There are a few huge stories in the US this week, and not all of them are depressing. I feel I have to apologize – I never really intended this blog to be either depressing (outside of some of the things that come out of my head), or overtly political. And yet, here I seem to be – overtly political because I’m just finding too many things in the news to be depressing (or frustrating, or anger-inducing) – and since this blog was intended to share my views & see how everyone else feels about the same things, well… here we are.
The biggest story, and in some senses the scariest, is that the US Supreme Court has agreed to determine during this term whether or not marriage equality really should be the law of the land under the Constitution. I’m somewhat optimist about this given that they have already struck down the Defense of Marriage Act, effectively rendering the state bans unconstitutional. And, happily, many states are already on board (some less willingly than others). I would very much like to see the court rule in favor, since that would clear the hurdle for the remaining states, and would also address the issues that exist due to the differences in various state laws. In several cases, the Federal judges that struck down individual state’s blocks have, rightfully, pointed out, that the arguments against marriage equality bear a disturbing resemblance to the arguments used in the not-so-distant past against inter-racial marriage.
This court, however, has proven itself to be far more interested in the rights of corporate persons, than those of human persons, so I have my doubts.
While still on the topic of things I think are good news – Civics! Arizona, a state I frequently find a bit odd in their thinking, has gone and done something really wonderful. Beginning in 2017, high school students will be required to correctly answer 60 out of the 100 questions on the US Immigration and Naturalization test – the same test the applicants for citizenship must pass, and that I have long felt most people born and raised in the US could not pass. I frequently question whether some of our Congressional Representatives clearly understand how government works. So, even though I have my suspicions about the organization leading the push to have all 50 states require the test, I still believe that this is a good thing. So – yay, Arizona! But I still think I’d rather move to New Mexico when I retire.

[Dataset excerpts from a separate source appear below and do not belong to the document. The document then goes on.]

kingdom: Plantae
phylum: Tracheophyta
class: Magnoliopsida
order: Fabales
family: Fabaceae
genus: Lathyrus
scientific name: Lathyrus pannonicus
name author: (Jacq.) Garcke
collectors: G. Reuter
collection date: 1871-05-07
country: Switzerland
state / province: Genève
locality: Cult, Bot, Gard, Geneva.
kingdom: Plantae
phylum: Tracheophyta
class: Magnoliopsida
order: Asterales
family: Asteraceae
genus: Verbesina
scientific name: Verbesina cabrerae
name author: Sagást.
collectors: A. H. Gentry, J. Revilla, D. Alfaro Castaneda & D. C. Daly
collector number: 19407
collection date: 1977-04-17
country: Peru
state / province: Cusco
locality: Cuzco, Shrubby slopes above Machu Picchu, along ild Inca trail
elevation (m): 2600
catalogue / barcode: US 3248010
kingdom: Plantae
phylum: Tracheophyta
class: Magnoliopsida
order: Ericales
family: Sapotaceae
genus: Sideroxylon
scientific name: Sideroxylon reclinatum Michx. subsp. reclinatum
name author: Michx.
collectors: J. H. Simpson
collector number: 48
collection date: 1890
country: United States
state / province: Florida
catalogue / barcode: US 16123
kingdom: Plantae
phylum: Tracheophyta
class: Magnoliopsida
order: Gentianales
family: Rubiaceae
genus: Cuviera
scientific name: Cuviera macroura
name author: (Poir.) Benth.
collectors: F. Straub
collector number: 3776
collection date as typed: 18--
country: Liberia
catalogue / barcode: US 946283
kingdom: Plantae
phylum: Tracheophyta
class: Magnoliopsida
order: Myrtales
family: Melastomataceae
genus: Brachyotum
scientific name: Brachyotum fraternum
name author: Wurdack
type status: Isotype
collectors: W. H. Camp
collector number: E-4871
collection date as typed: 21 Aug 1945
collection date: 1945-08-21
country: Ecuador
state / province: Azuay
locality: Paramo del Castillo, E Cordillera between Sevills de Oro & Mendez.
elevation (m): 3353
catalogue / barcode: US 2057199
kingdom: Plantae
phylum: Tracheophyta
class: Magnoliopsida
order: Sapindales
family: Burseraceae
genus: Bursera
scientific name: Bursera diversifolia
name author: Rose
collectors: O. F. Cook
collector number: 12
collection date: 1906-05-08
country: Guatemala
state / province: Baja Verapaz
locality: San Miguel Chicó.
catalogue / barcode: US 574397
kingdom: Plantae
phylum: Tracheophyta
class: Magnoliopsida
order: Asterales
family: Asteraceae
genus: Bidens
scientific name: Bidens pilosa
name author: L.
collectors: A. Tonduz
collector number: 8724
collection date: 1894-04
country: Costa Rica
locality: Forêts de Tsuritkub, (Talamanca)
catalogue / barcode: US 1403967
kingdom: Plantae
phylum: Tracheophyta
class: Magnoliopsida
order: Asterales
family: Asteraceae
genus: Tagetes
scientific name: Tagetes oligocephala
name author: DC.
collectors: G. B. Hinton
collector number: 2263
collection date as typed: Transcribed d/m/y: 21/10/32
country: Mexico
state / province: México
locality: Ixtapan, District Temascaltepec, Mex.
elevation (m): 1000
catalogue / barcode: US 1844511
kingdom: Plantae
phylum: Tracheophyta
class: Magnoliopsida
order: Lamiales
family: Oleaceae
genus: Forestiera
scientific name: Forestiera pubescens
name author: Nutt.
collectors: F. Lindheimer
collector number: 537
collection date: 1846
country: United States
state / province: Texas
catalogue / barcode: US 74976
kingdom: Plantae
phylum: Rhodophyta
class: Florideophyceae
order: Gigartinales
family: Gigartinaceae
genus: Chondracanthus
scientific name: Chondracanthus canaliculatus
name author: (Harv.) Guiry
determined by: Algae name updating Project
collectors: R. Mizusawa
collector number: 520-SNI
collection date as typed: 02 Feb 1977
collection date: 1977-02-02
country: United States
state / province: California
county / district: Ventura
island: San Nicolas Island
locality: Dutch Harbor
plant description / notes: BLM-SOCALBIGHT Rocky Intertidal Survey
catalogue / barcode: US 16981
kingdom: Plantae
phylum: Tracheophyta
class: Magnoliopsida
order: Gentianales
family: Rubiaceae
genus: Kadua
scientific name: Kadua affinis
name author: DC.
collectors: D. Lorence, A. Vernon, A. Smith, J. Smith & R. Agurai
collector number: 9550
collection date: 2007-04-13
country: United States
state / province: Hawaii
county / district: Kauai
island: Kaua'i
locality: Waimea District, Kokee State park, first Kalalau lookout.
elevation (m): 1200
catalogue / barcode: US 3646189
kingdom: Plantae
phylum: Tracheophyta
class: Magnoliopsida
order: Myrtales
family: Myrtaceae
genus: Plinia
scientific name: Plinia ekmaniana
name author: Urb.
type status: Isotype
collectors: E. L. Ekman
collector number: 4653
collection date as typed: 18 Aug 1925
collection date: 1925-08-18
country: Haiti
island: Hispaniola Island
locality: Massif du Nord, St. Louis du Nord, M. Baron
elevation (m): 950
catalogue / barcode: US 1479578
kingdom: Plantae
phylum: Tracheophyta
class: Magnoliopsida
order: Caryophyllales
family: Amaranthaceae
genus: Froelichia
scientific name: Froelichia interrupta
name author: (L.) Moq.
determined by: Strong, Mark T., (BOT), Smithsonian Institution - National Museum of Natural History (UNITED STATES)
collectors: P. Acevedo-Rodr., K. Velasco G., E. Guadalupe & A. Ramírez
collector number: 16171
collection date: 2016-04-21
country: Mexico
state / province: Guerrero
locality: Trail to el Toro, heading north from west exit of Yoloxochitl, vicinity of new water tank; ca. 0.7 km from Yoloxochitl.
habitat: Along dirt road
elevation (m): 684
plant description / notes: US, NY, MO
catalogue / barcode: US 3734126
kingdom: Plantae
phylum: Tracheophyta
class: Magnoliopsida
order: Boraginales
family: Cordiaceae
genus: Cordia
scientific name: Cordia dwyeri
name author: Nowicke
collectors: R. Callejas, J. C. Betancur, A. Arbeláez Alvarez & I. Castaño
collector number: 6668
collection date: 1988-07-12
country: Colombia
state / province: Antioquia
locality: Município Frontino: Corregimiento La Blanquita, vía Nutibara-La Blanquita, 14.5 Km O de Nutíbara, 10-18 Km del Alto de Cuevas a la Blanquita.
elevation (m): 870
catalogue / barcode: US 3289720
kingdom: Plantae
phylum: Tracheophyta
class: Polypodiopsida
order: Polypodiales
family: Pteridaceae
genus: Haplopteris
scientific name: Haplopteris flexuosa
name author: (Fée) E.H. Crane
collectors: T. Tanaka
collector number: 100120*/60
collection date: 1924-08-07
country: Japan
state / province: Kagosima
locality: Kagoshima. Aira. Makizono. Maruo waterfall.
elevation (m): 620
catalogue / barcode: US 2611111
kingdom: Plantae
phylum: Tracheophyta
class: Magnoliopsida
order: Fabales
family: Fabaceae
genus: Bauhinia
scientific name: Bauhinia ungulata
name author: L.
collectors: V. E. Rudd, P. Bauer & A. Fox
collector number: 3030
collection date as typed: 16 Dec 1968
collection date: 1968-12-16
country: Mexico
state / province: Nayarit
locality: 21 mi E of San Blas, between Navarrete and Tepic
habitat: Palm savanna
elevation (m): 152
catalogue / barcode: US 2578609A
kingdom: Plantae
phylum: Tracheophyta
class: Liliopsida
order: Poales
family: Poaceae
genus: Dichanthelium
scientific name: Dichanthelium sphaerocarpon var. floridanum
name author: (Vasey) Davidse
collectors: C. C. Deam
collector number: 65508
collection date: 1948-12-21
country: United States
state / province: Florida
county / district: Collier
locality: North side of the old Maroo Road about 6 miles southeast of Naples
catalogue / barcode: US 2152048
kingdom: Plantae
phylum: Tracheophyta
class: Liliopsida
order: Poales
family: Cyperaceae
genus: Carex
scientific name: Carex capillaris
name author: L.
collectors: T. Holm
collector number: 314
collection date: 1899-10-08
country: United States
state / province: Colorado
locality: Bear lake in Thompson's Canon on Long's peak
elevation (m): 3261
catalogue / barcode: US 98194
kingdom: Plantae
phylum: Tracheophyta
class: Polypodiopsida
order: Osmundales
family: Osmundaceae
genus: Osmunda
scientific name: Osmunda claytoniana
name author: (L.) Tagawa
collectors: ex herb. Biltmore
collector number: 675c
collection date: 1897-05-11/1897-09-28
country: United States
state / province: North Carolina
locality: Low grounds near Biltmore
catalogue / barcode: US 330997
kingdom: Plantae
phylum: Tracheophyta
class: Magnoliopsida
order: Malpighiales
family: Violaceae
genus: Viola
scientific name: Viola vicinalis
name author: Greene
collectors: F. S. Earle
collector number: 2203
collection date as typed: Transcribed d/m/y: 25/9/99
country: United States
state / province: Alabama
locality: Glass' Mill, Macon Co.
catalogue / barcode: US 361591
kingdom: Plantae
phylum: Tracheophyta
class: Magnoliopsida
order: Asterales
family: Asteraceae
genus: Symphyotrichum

On the more distressing front – the virtual lack of coverage by the US media of the massacre in Baga, Nigeria, by Boko Haram. Over the years, especially after spending a year traveling outside of the US, I have been disturbed by how poorly informed we are about what happens in other countries – or about world geography, in general, but that’s a separate subject. I had assumed that things like Charlie Hebdo – big stories that involve things we already view as threats to our own safety – things like attacks by alleged Islamic extremists, would capture our attention. But not this time. There is absolutely nothing that I would have expected, or wanted, our government to do. There is no fund-raising concert that can fix this. But I would have expected a bit more coverage of something that horrifying (since human tragedy also sells). Is it because we, in our bubble, don’t think events in Nigeria are as compelling as those in France? I don’t know, but whatever the reason, it bothers me that I need the BBC to give me most of my world news.
On the totally beyond sanity front, I have to mention the North Miami Beach, Florida, Police Department’s use of mug shots of black men and teenagers for target practice at their firing range. The Chief of Police actually defended the practice, and said it helps with facial recognition. WTF?? The practice was discovered when a National Guard member recognized a picture of her now-adult brother taken when he was arrested for drag racing at 18. The only regret expressed by the police chief? That they used the photo of a Miami resident. A serious case of ‘sorry we got caught’. Personally, I think the Police Chief ought to be fired, but since no laws were broken that won’t happen, and in our ‘post racist’ country, I’m probably racist for even bringing this up.
And I can’t really miss the opportunity to mention the proposed South Carolina “Second Amendment Education Act”. Even for the state that had an almost embarrassing degree of debate about granting an 8 year-old child’s request that the Wooly Mammoth be named the state’s fossil because some bible literalists in the chamber wanted to make sure that God was given credit for the creation of the dinosaur in the text of the legislation, this is an alarmingly ridiculous proposal. The proposal would require students to spend 3 full weeks each school year, for all 12 that they spend in public schools, studying the 2nd Amendment. Since I don’t see a proposal to spend 3 weeks each year on each of the other 26, I’m more than a little bit disturbed about the extent to which the well-known gun industry lobby group, The National Rifle Association, has gotten its dollars distributed in American politics. To pretend, continually, that somehow the 2nd Amendment is sacred and more important than any of the other 10 original amendments is absurd from pretty much any perspective. Far more offensively, the bill also proposes that the anniversary of the Sandy Hook school shooting, December 15, be designated as “Second Amendment Awareness Day”. Seriously?!
And somehow this all brings me to a quote that I was planning to use one of these weeks for a Tuesday quote, but hadn’t quite managed to fit it in:
“True patriotism hates injustice in its own land more than anywhere else.”